Opdracht 1:
Noem alle begrippen die artikel 1 van het besluit over ondersteuningsteams definieert.

Tekstblok:
++++++++++

14 MAART 2014. - Besluit van de Vlaamse Regering met betrekking tot de erkenning en de subsidiëring van ondersteuningsteams

De Vlaamse Regering,

Gelet op de bijzondere wet van 8 augustus 1980 tot hervorming der instellingen, artikel 20 en artikel 87, § 1;

Gelet op het decreet van 17 oktober 2003 betreffende de kwaliteit van gezondheids- en welzijnsvoorzieningen, artikel 3, § 3, artikel 5, § 1, § 2 en § 3 en artikel 6, § 1;

Gelet op het decreet van 7 maart 2008 inzake bijzondere jeugdbijstand, artikel 52/1, ingevoegd bij artikel 97 van het decreet van 12 juli 2013 betreffende de integrale jeugdhulp;

Gelet op het decreet van 12 juli 2013 betreffende de integrale jeugdhulp, artikel 78;

Gelet op het advies van de Inspecteur van Financiën van 22 november 2013;

Gelet op het akkoord van de Vlaamse minister, bevoegd voor de begroting, gegeven op 24 januari 2014;

Gelet op het advies 55.196/3 van de Raad van State, gegeven op 27 februari 2014, met toepassing van artikel 84, § 1, eerste lid, 2°, van de wetten op de Raad van State, gecoördineerd op 12 januari 1973;

Gelet op het overleg met de sector, in uitvoering van artikel 6, § 3 van het decreet van 17 oktober 2003 betreffende de kwaliteit van gezondheids- en welzijnsvoorzieningen;

Op voorstel van de Vlaamse minister van Welzijn, Volksgezondheid en Gezin;

Na beraadslaging,

Besluit :

HOOFDSTUK 1. - Definities

Artikel 1. In dit besluit wordt verstaan onder:

  1. agentschap: het intern verzelfstandigd agentschap Jongerenwelzijn, opgericht bij artikel 2 van het besluit van de Vlaamse Regering van 24 oktober 2008 tot uitvoering van het decreet van 7 maart 2008 inzake bijzondere jeugdbijstand en het kaderdecreet Bestuurlijk Beleid van 18 juli 2003;

  2. decreet van 17 oktober 2003: het decreet van 17 oktober 2003 betreffende de kwaliteit van de gezondheids- en welzijnsvoorzieningen van 17 oktober 2003;

  3. erkende voorzieningen: de voorzieningen die erkend zijn conform de bepalingen van dit besluit;

  4. inrichtende macht: een rechtspersoon zonder winstoogmerk onder de verantwoordelijkheid waarvan een erkende voorziening functioneert;

  5. minister: de Vlaamse minister, bevoegd voor de bijstand aan personen;

  6. ondersteuningsteam: het team van interculturele bemiddelaars ter ondersteuning van de hulp- en dienstverlening aan minderjarigen en hun context, waarbij elementen van interculturele of levensbeschouwelijke diversiteit een rol spelen.

++++++++++

Te verwerken gegevens:
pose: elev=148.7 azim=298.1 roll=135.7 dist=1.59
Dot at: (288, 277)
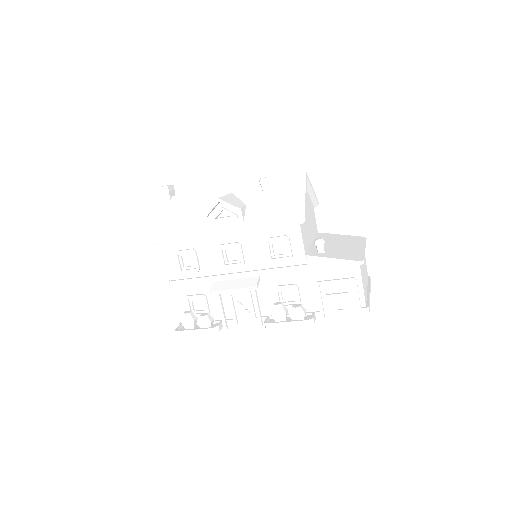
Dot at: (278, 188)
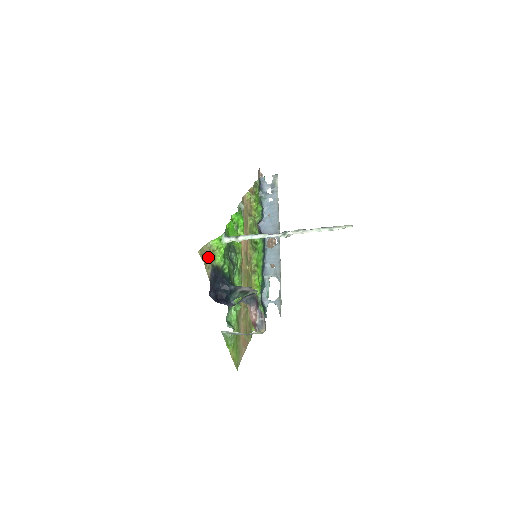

++++++++++

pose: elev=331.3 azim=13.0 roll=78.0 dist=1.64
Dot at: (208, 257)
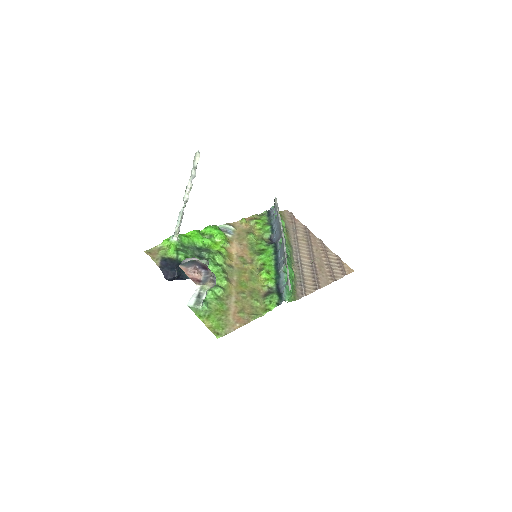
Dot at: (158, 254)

++++++++++

Opdracht 2:
Herschrijf de regels van het overzicht als een JSON-lijst van strings met één string per regel en zonder lege regels. Begin bij de regel met "pose: elev=148.7 azim=298.1" en ga door tot en met de regel met "Dot at: (278, 188)", en laat de afbeeldingen weg.

Antwoord 1:
- agentschap
- decreet van 17 oktober 2003
- erkende voorzieningen
- inrichtende macht
- minister
- ondersteuningsteam

Antwoord 2:
[
  "pose: elev=148.7 azim=298.1 roll=135.7 dist=1.59",
  "Dot at: (288, 277)",
  "Dot at: (278, 188)"
]